As Singapore celebrates its 50th year of independence, it is important to identify what defines its people as Singaporeans, said Mr Baey Yam Keng (Tampines GRC) yesterday in Parliament.
"What reaches and touches the mind, heart and soul of Singaporeans and binds Singaporeans to Singapore?
It cannot be something we do or evoke a celebratory mood every 50 years, or even every year during National Day," he said, as he kicked off the debate on the budget of the Ministry of Culture, Community and Youth.
Noting that it was natural for Singaporeans to be swept up in the mood of SG50 celebrations, he said it was important to channel these positive energies into building a stronger, more united Singapore for the next 50 years.
"What we do today on the occasion of SG50 will define the future of Singapore," said Mr Baey.
The national identities of many citizens of other countries are tied with their racial and cultural identities, he said.
But many Singaporeans are descendants of immigrants, with some of mixed parentage, and so "our racial and cultural identities are actually distinct", he noted.
"Yet, we have to embrace and accept all as part and parcel of being Singaporean," he said, adding that as a result, Singapore as a country does not seem to have anything that is very distinctive culturally.

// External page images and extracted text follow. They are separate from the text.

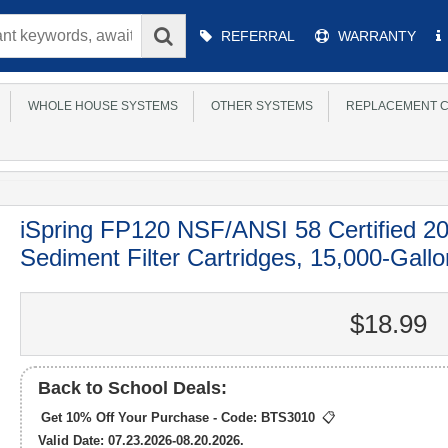
Main
REFERRAL
WARRANTY
Menu
WHOLE HOUSE SYSTEMS
OTHER SYSTEMS
REPLACEMENT C
iSpring FP120 NSF/ANSI 58 Certified 20
Sediment Filter Cartridges, 15,000-Gallon
$18.99
Back to School Deals:
Get 10% Off Your Purchase - Code:
BTS3010
📋
Valid Date: 07.23.2026-08.20.2026.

What Singapore does have - such as Singlish - have gained recognition only recently, said the chairman of the Government Parliamentary Committee for Culture, Community and Youth.
Singling out other "uniquely Singaporean" facets that deserve to be celebrated, he cited the xinyao genre of local Chinese songs, which exemplifies a ground-up "passion and pursuit of people with ideas and creativity".
Getai performances represent "street life, coffee shop talk, what an average Singaporean does every day", added Mr Baey.